Invece il punto di vista storico e culturale è un poco più complesso, ma anche molto più interessante perché introduce una figura davvero leggendaria: il giornalista e direttore del periodico Auto-Velo (poi solo Auto) Henri Desgrange, l’inventore nel 1903 del Tour de France. L’idea in realtà l’ebbe il suo collaboratore Geo Lefevre, ma era una sorta di boutade da tabarin, scaturita dopo un paio di bicchierini di liquore durante una serata tra colleghi, che tuttavia Desgrange prese in considerazione molto seriamente. Sgranò gli occhi, rifletté un poco e alla fine la considerò una splendida invenzione.

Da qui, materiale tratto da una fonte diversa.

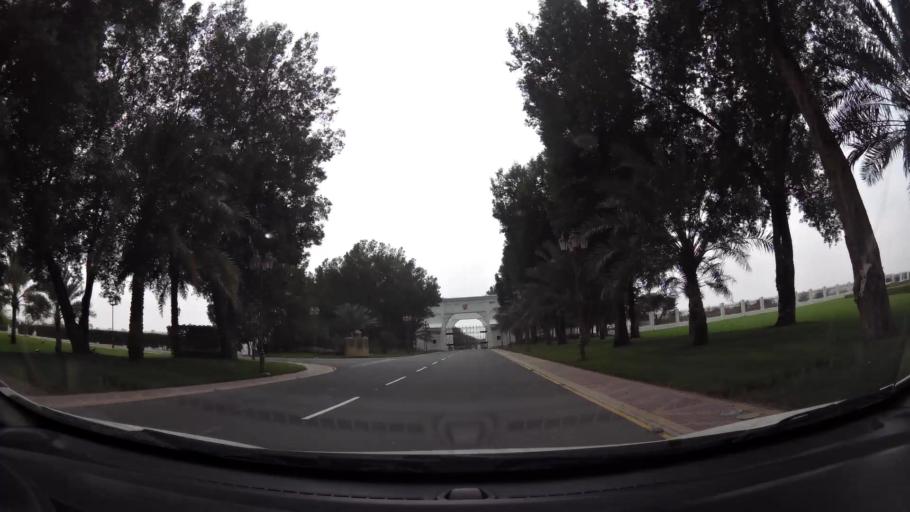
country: BH
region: Central Governorate
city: Dar Kulayb
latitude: 26.0706
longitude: 50.5278
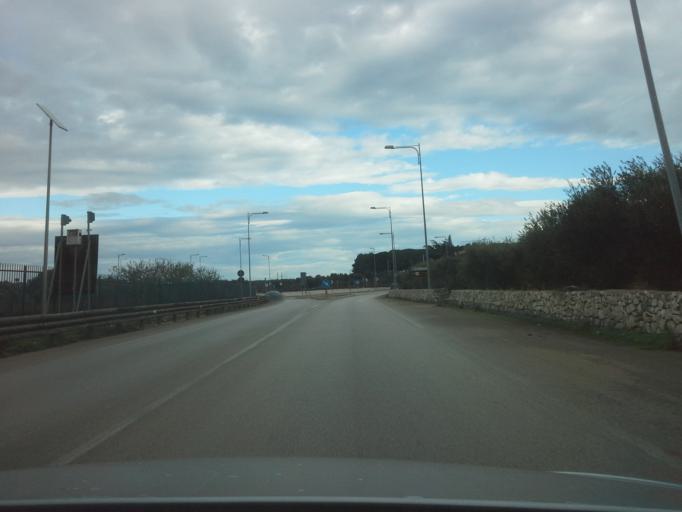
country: IT
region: Apulia
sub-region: Provincia di Bari
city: Turi
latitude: 40.9066
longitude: 17.0273
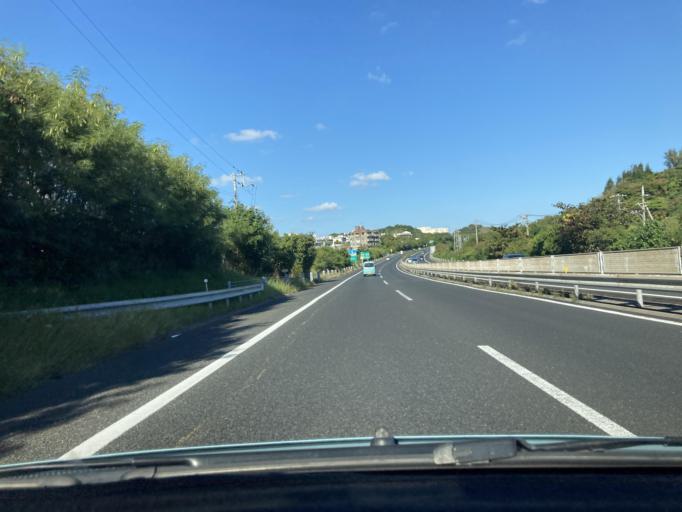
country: JP
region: Okinawa
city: Ginowan
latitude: 26.2423
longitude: 127.7437
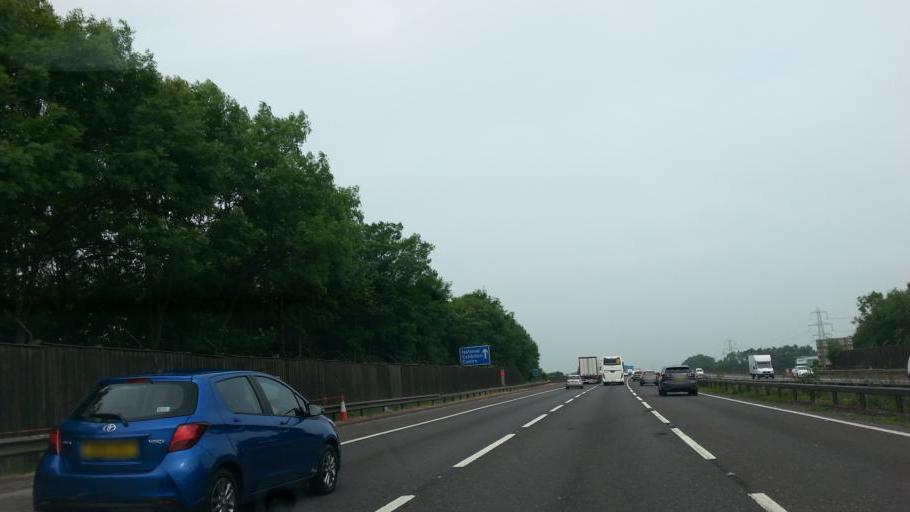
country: GB
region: England
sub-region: Warwickshire
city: Exhall
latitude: 52.4556
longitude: -1.4781
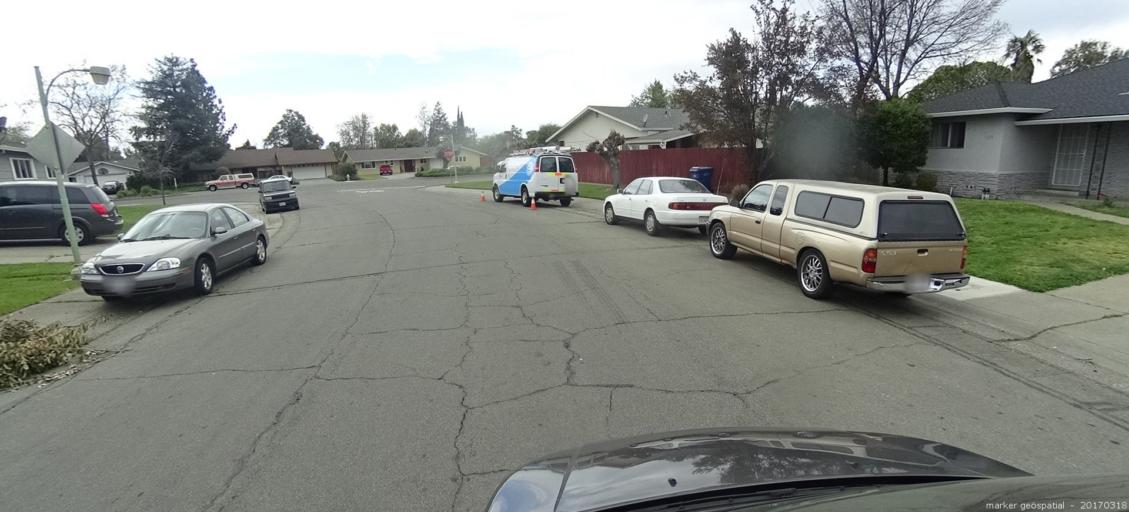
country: US
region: California
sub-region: Sacramento County
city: Parkway
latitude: 38.4800
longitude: -121.4395
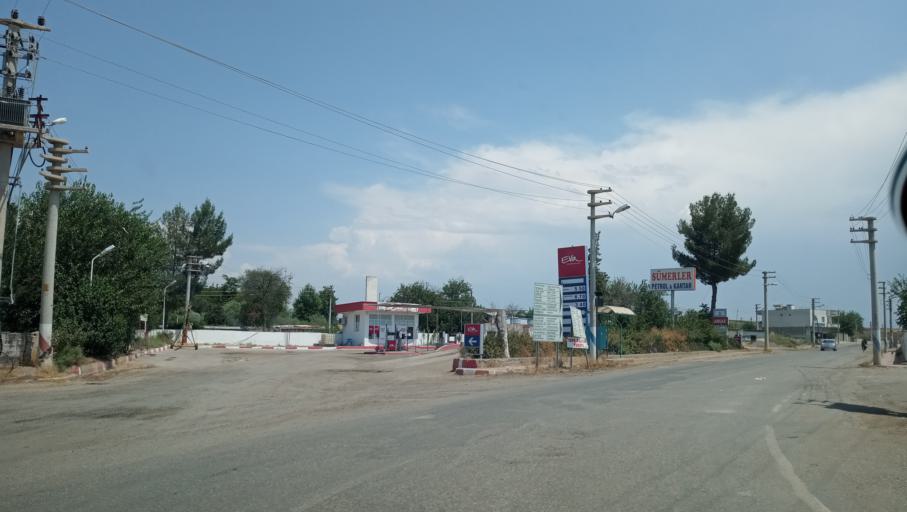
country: TR
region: Diyarbakir
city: Tepe
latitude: 37.7930
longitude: 40.7778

“Con queste salite il Giro è molto più duro del Tour!”. Non è vero da un punto di vista tecnico (le stagioni sono diverse) ma soprattutto storico
Allo stesso modo fu Desgrange il primo uomo che comprese che trascinare un atleta al limite delle possibilità fisiche spalancava le porte della leggenda, ciò che il lettore d’un periodico sportivo agognava più di ogni altra cosa. “Siamo noi nell’Auto che abbiamo inventato la leggenda nello sport. Noi offriamo la possibilità a dei barbagianni che vanno in bicicletta di diventare dei ‘giganti della strada’, dei ‘titani’, i veri protagonisti di un’epopea. Però costoro devono essere all’altezza delle parole che noi scriviamo sul giornale. Non possono recedere dall’impegno di essere degli autentici eroi. Così o stanno alle nostre regole oppure, se vogliono pedalicchiare come dei turisti, che tornino pure a fare i barbagianni in bicicletta”. Questo è lo spirito che lo portò per primo a definire, circa 120 anni fa, una concetto che oggi appare persino lapalissiano: è proprio la questione del sacrificio d’un atleta che oltrepassa il limite delle proprie capacità fisiche, quasi trasfigurandosi in un martire, che produce la consapevolezza che il grande ciclismo si può fare solo salendo le montagne. Tuttavia per Desgrange ciò non significava affatto che fosse necessario inserire nel percorso un’asperità di tanto in tanto, come era stato fatto sino ad allora nel Tour de France o nel neonato Giro d’Italia (corso per la prima volta nel 1909), quanto piuttosto di collocare nella medesima tappa un susseguirsi di colli: una corona di Calvari, così che Dio stesso non riuscisse a immaginare la conclusione dell’autodafé. In realtà, ancora una volta, l’idea giunse da un’altra persona, Alphonse Steines, che, a sua volta ispirato dalla vicinanza desgrangiana, propose d’inserire i Pirenei nel Tour de France del 1910. Per la prima volta il Dittatore della Grande Corsa Francese ebbe timore delle proprie invenzioni e si chiese se davvero i giganti della strada che egli stesso aveva creato avrebbero retto il confronto con una prova tanto ardua. Alla fine, però, cedé alle lusinghe d’un sogno a metà cervantesco e a metà dumasiano e stabilì che i Pirenei sarebbero stati oltrepassati.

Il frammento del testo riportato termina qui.